* _Selected passage_:

Prentice Bisbal pbisbal at pppl.gov
Tue Apr 30 14:42:47 PDT 2019


One more thing:

https://github.com/intel/psm

Prentice

On 4/30/19 5:41 PM, Prentice Bisbal wrote:
>
> I agree with Gus that you should be asking this question on the 
> OpenMPI mailing list where there's more expertise specific to 
> OpenMPI.  Based on your error message
>
>> mca_base_component_repository_open: unable to open
>> mca_btl_usnic: libpsm_infinipath.so.1: cannot open shared object file:
>> No such file or directory (ignored)
>
> It looks like it's not a problem with IB libraries in general, but 
> that you are missing the PSM libraries. PSM is an additional library 
> used by QLogic cards, so installing Mellanox OFED will not help you 
> out here. In fact, it will probably just make things worse. Since 
> Intel bought QLogic a while back, I think you need to install the 
> Intel PSM RPMs.
>
> If you are not using QLogic cards in your cluster, you will need to 
> rebuild OpenMPI without PSM support.
>
> Did you build this software on one system and install it on a shared 
> filesystem, or copy it to the other nodes after the build? If so, the 
> build system probably has the proper libraries installed. The 
> configuration command-line for this build doesn't explicitly mention PSM:
>
>> Configure command line: '--prefix=/usr/lib64/openmpi3'
>>  '--mandir=/usr/share/man/openmpi3-x86_64'
>>  '--includedir=/usr/include/openmpi3-x86_64'
>>                            '--sysconfdir=/etc/openmpi3-x86_64'
>>                            '--disable-silent-rules' 
>> '--enable-builtin-atomics'
>>                            '--enable-mpi-cxx' '--with-sge' 
>> '--with-valgrind'
>>                            '--enable-memchecker' '--with-hwloc=/usr' 
>> 'CC=gcc'
>>                            'CXX=g++' 'LDFLAGS=-Wl,-z,relro ' 'CFLAGS= 
>> -O2 -g
>>                            -pipe -Wall -Wp,-D_FORTIFY_SOURCE=2 
>> -fexceptions
>>                            -fstack-protector-strong 
>> --param=ssp-buffer-size=4
>>                            -grecord-gcc-switches   -m64 -mtune=generic'
>>                            'CXXFLAGS= -O2 -g -pipe -Wall
>>                            -Wp,-D_FORTIFY_SOURCE=2 -fexceptions
>>                            -fstack-protector-strong 
>> --param=ssp-buffer-size=4
>>                            -grecord-gcc-switches   -m64 -mtune=generic'
>>                            'FC=gfortran' 'FCFLAGS= -O2 -g -pipe -Wall
>>                            -Wp,-D_FORTIFY_SOURCE=2 -fexceptions
>>                            -fstack-protector-strong 
>> --param=ssp-buffer-size=4
>>                            -grecord-gcc-switches   -m64 -mtune=generic'
>
> When something is included that isn't explicitly stated on the 
> configuration line, that usually means the configure script looked for 
> the supporting libraries, found them, and so decided to include the 
> support for that feature.

* _Exercise 1_: According to the mailing-list reply, which company bought QLogic?
The mailing-list reply and the records come from unrelated sources.

* _Given records_:
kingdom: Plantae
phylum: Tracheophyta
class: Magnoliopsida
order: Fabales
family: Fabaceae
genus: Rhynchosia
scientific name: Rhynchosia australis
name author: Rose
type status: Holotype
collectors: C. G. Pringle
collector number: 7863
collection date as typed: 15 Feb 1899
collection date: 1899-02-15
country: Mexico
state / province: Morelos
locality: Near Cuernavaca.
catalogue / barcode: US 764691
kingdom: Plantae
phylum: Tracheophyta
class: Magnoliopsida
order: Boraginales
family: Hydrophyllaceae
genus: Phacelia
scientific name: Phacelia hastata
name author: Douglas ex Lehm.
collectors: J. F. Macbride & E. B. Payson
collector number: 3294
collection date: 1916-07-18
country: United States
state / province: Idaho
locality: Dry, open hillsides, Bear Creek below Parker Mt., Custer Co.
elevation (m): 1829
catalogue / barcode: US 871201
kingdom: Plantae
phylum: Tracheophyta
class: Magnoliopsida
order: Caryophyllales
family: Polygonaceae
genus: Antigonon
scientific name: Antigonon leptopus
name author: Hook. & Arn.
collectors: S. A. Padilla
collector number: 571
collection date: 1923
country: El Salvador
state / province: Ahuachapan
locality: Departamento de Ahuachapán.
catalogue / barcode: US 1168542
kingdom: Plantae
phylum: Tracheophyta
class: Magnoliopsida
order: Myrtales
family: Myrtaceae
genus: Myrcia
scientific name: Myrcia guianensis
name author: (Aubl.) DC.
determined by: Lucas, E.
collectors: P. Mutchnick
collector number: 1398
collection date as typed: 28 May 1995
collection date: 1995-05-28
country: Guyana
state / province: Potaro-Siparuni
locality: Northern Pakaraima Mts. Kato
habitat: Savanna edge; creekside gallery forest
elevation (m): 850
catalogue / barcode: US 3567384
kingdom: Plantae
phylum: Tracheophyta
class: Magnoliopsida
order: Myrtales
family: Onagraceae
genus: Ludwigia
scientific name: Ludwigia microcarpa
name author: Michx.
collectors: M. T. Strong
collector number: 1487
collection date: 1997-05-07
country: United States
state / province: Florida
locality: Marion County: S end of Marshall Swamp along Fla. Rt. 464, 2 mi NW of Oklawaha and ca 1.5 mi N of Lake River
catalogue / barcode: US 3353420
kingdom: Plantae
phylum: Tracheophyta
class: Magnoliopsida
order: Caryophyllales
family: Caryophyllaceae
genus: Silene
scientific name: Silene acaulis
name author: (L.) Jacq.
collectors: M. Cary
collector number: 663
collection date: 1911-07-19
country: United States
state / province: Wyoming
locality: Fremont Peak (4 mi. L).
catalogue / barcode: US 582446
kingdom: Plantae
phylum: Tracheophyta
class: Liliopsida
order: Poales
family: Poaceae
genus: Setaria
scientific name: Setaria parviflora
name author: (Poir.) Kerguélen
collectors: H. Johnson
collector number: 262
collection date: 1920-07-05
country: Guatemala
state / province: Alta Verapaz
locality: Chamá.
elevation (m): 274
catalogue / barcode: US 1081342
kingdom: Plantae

* _Exercise 2_: Duplicate the records from their first line through the line containing "scientific name: Phacelia hastata", with both of those lines included.

* _Problem solution 1_: Intel

* _Problem solution 2_:
kingdom: Plantae
phylum: Tracheophyta
class: Magnoliopsida
order: Fabales
family: Fabaceae
genus: Rhynchosia
scientific name: Rhynchosia australis
name author: Rose
type status: Holotype
collectors: C. G. Pringle
collector number: 7863
collection date as typed: 15 Feb 1899
collection date: 1899-02-15
country: Mexico
state / province: Morelos
locality: Near Cuernavaca.
catalogue / barcode: US 764691
kingdom: Plantae
phylum: Tracheophyta
class: Magnoliopsida
order: Boraginales
family: Hydrophyllaceae
genus: Phacelia
scientific name: Phacelia hastata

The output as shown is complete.